Uprooted soil from a wild pig feeding, bedding, etc.

 

One of the most crucial signs to look for when aiming to harvest a wild hog is to locate uprooted soil. Wild hogs are known for using their snouts to root through vegetation and find food. Therefore, uprooted soil is one of the most recognizable signs of a wild hog’s presence and is going to help you harvest a nice pig.

Fact 6: Many Wild Hogs Are Becoming Nocturnal

As wild hogs become more and more popular to hunt due to their increasing numbers, many hogs have adapted to hunters behavior and strategies by becoming nocturnal. This nocturnal behavior means that one of the best time to hunt wild hogs is often when they are feeding at night. Several states allow the hunting of hogs on private and public land, with and without artificial light.

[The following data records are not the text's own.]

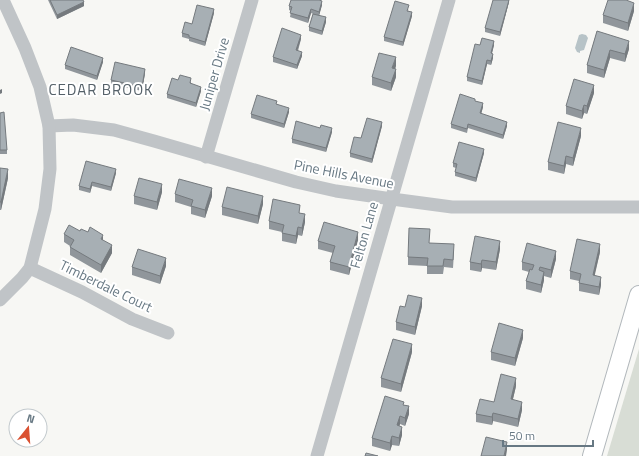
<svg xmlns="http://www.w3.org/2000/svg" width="639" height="456" viewBox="0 0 639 456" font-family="'Titillium Web',sans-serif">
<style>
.green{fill:#d8ddd5}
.water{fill:#b7c3c7}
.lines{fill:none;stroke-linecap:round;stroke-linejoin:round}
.secondary-casing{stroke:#b2b8bc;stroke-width:20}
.street{stroke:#c0c4c7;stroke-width:13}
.secondary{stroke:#fff;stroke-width:18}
.wall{fill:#90969b}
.shaded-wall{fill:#757a7e}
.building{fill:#a7afb4;stroke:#757a7e}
.labels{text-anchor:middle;stroke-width:4;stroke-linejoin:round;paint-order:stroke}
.street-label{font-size:14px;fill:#677883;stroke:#fff}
.neighbourhood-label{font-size:15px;letter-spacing:1px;fill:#556169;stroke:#fff}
</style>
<rect width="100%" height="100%" fill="#f7f7f4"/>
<polygon class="green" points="639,349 639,456 607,456"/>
<polygon class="water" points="582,34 586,35 588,38 584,50 580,51 580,53 577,52 575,48 579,35"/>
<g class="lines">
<defs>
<polyline id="secondary" points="592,456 639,295"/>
</defs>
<use href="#secondary" class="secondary-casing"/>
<g class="street">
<polyline points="49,126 73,125 114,130 154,141 296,182 336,191 392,199 452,207 639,207"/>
<polyline points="206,157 252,0"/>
<polyline points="30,268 82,292 132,319 168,333"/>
<polyline points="0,300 22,278 30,268 45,209 50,169 49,126 40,87 25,48 3,0"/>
<polyline points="317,456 449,0"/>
</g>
<use href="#secondary" class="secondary"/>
</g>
<g class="wall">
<polygon points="48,0 83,0 84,6 57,19"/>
<polygon points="509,0 509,2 500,36 485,32 485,28"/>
<polygon points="322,5 319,15 326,22 322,35 309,31 309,27 313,14 311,13 308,23 290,17 291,11 289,10 289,6"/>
<polygon points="409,9 408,11 412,16 403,46 384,41 384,37"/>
<polygon points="634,11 628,31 603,23 603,15"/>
<polygon points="214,13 205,46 189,41 189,39 182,37 182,33 192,24"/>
<polygon points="597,31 629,49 625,62 610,58 604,78 587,73 587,65"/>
<polygon points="301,39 298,51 302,56 297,69 273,62 273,57"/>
<polygon points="480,45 494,45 492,53 493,58 491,65 487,64 482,85 467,81 467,77"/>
<polygon points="103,62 97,80 65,69 65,65"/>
<polygon points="396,66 395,69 396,77 391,91 372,85 372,77"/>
<polygon points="145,73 142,91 111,84 111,80"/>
<polygon points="178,80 191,82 191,84 201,91 196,107 167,98 167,94"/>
<polygon points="594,93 587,114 584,113 582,119 566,114 566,106"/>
<polygon points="475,101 483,107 481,114 507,126 503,139 468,128 467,133 451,128 451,124"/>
<polygon points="277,104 289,112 284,128 251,118 251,114"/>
<polygon points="0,113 7,150 7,154 0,154"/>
<polygon points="382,126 372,163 350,157 350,153 361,138"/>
<polygon points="332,132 326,152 292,143 292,139"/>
<polygon points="581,136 573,166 566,164 564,174 548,170 548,162"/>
<polygon points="484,153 476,182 455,176 455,172 456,168 453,167 453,163"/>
<polygon points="0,168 8,178 1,210 0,210"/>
<polygon points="116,173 111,191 92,186 90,193 79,190 79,186"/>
<polygon points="162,192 157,210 134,204 134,196"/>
<polygon points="175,194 212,196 205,218 191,214 191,207 175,202"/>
<polygon points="263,204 258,224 222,215 222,207"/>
<polygon points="300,213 305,222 302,236 298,235 296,244 282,241 282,232 269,229 269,221"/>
<polygon points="64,234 103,241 112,253 101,273 70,255 70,246 64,242"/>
<polygon points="358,240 349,275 330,270 330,262 333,253 318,249 318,241"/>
<polygon points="430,243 454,252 453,268 444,267 443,274 427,274 427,266 408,265 408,257"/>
<polygon points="500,249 496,270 482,268 481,272 470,270 470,262"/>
<polygon points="600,252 594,276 601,285 599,295 579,291 579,281 570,279 570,271"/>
<polygon points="556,259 551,278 544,276 544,280 541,293 526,289 526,281 529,272 522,270 522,262"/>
<polygon points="166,266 160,284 132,275 132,267"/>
<polygon points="422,306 415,335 396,330 396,322 405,307"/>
<polygon points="523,338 515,366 491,360 491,352"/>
<polygon points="412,352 401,392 381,387 381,378"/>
<polygon points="516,386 513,399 522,410 518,427 493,421 492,425 476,422 476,414 494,402"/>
<polygon points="404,405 409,414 405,426 400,424 399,426 402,435 399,446 392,445 390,451 372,446 372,438"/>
</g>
<g class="shaded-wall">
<polygon points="509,0 509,2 500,36 500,32"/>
<polygon points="322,1 322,5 319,16 319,12"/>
<polygon points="84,2 84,6 57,19 57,15"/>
<polygon points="634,3 634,11 628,31 628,23"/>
<polygon points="214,9 214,13 205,46 205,42"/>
<polygon points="311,9 311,13 308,23 308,18"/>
<polygon points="412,12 412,16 403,46 403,42"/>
<polygon points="326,17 326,22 322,35 322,31"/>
<polygon points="301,35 301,39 296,54 296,50"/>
<polygon points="494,41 494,45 491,57 491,53"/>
<polygon points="629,41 629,49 625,62 625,54"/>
<polygon points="610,50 610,58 604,78 604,70"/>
<polygon points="302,52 302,56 297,69 297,65"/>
<polygon points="493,54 493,58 491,65 491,61"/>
<polygon points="396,57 396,66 392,76 392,68"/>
<polygon points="103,58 103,62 97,80 97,76"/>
<polygon points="487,60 487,64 482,85 482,81"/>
<polygon points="145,69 145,73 142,91 142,87"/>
<polygon points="396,69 396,77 391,91 391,83"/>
<polygon points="594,85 594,93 587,114 587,106"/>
<polygon points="201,87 201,91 196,107 196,103"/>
<polygon points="2,89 2,93 0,94 0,90"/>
<polygon points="483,103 483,107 480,118 480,113"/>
<polygon points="584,105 584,113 582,119 582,111"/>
<polygon points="289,108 289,112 284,128 284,124"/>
<polygon points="382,122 382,126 372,163 372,159"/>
<polygon points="507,122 507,126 503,139 503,135"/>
<polygon points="332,128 332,132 326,152 326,148"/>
<polygon points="581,128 581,136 573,166 573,158"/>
<polygon points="484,149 484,153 476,182 476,178"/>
<polygon points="566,156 566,164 564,174 564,166"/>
<polygon points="8,169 8,178 1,210 1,202"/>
<polygon points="116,169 116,173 111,191 111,187"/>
<polygon points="92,182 92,186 90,193 90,189"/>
<polygon points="162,184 162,192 157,210 157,202"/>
<polygon points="212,188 212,196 205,218 205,210"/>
<polygon points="263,196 263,204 258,224 258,216"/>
<polygon points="305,214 305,222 302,236 302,228"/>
<polygon points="298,227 298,235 296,244 296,236"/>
<polygon points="358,232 358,240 349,275 349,267"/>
<polygon points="103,235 103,243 101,239"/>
<polygon points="500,241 500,249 496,270 496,262"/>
<polygon points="600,244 600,252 593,283 593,275"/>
<polygon points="112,245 112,253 101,273 101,265"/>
<polygon points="556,251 556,259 551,278 551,270"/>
<polygon points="166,258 166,266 160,284 160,276"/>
<polygon points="482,260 482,268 481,272 481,264"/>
<polygon points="544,272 544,280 541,293 541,285"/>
<polygon points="601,277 601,285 599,295 599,287"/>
<polygon points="422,298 422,306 415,335 415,327"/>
<polygon points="523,330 523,338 515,366 515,358"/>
<polygon points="412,344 412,352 401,392 401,384"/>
<polygon points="516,378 516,386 511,407 511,399"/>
<polygon points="522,402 522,410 518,427 518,419"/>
<polygon points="409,406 409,414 405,426 405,418"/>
<polygon points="493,413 493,421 492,425 492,417"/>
<polygon points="400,416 400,424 397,433 397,425"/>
<polygon points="402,427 402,435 399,446 399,438"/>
<polygon points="392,436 392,445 390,451 390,443"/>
<polygon points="507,442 507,450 506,456 504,456"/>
</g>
<g class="building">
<polygon points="50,0 83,0 84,2 57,15"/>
<polygon points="291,0 319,0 322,1 319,12 311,9 308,18 290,13 292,7 289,6"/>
<polygon points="493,0 509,0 500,32 485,28"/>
<polygon points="608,0 626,0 634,3 628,23 603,15"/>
<polygon points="395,1 409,5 407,11 412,12 403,42 384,37"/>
<polygon points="197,5 214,9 205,42 189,37 189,35 182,33 185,22 192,24"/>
<polygon points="313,14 326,17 322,31 309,27"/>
<polygon points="282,28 301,35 296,50 302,52 297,65 273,57"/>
<polygon points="597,31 629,41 625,54 610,50 604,70 587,65"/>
<polygon points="482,38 494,41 491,53 493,54 491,61 487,60 482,81 467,77 475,44 480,45"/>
<polygon points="71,47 103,58 97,76 65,65"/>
<polygon points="379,53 396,57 392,68 396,69 391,83 372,77"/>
<polygon points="115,62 145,69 142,87 111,80"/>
<polygon points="180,75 191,78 190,83 201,87 196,103 167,94 172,78 178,80"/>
<polygon points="574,79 594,85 587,106 584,105 582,111 566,106"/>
<polygon points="460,94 475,99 475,101 483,103 480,113 507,122 503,135 468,124 467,129 451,124"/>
<polygon points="257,95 277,101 276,104 289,108 284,124 251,114"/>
<polygon points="4,112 7,150 0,150 0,113"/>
<polygon points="367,118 382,122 372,159 350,153 354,137 361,138"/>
<polygon points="296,121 320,128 321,125 332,128 326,148 292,139"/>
<polygon points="558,122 581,128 573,158 566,156 564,166 548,162"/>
<polygon points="459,142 484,149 476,178 455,172 457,164 453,163"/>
<polygon points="86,161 116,169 111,187 92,182 90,189 79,186"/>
<polygon points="0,168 8,169 1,202 0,202"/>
<polygon points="139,178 162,184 157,202 134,196"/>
<polygon points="179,179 212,188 205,210 191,206 193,200 175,194"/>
<polygon points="227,187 263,196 258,216 222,207"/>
<polygon points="273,199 300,205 299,213 305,214 302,228 298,227 296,236 282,233 284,225 269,221"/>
<polygon points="324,222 358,232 349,267 330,262 335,246 318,241"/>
<polygon points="69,225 80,231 81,229 88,232 90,227 103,235 101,239 112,245 101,265 70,247 74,240 64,234"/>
<polygon points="409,228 430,229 429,243 454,244 453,260 444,259 443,266 427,266 428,258 408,257"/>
<polygon points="475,236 500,241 496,262 482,260 481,264 470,262"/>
<polygon points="577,239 600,244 593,275 601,277 599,287 579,283 581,274 570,271"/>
<polygon points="527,243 556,251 551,270 540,267 539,270 544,272 541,285 526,281 530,269 532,270 534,265 522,262"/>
<polygon points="138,249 166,258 160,276 132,267"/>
<polygon points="408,295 422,298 415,327 396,322 400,306 405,307"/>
<polygon points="499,323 523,330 515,358 491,352"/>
<polygon points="393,339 412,344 401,384 381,378"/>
<polygon points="501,374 516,378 511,399 522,402 518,419 493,413 492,417 476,414 480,399 494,402"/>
<polygon points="385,396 404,402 403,405 409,406 405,418 400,416 397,425 402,427 399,438 392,436 390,443 372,438"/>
<polygon points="486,437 507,442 504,456 481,456"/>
<polygon points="366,453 378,456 365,456"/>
</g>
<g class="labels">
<g class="street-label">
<text transform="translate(214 74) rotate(-74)" y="5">Juniper Drive</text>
<text transform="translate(344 174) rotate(11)" y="5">Pine Hills Avenue</text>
<text transform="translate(364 235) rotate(-74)" y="5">Felton Lane</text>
<text transform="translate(106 286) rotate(26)" y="5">Timberdale Court</text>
</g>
<g class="neighbourhood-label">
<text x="101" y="95">CEDAR BROOK</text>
</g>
</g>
<g transform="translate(28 428) rotate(17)"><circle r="19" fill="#ffffff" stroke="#c2c9cd"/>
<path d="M0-3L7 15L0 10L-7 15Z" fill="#da5131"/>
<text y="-6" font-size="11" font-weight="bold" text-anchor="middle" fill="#677883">N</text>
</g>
<path d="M503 440v6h90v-6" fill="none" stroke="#677883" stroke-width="2"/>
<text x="509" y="440" font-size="12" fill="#677883" stroke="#ffffff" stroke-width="3" paint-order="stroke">50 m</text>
</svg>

However, we feel that various wild hog hunting equipment such as the Game Alert Hog Hunting Light, which can be attached to the bottom of feeders and provides momentary illumination when a hog is within range, simplifies the process of hog hunting at night and helps you see success.

And finally…

Fact 7: Their Population Increases By 20% Each Year

Recent studies have shown that the wild hog population is increasing across the United States by as much as 20% yearly! With this species causing damage to our crops, agriculture, and forests, this is all the more reason to hunt these animals. It is important that we start taking the rapid growth of these animals seriously and begin heavily taking advantage of our hunting rights. Click here to view your states wild hog hunting regulations, as it can vary from state to state, but more states are loosening their regulations yearly due to the rapid growth.

Overall, these animals are smart. They are very good at adapting to their habitats and adjusting to the weather that their region brings them, and that is why their numbers are growing at an outrageous rate. Therefore, that is all the more reason to hunt them. With these 7 facts in the back of your mind, and your HuntWise app to guide you along the way with predictions of the best times to hunt in your area, you are sure to see success afield and harvest a wild hog. Plus, with how smart and mischievous these guys are, it is nothing short of fun.

Good luck hunters, and shoot straight.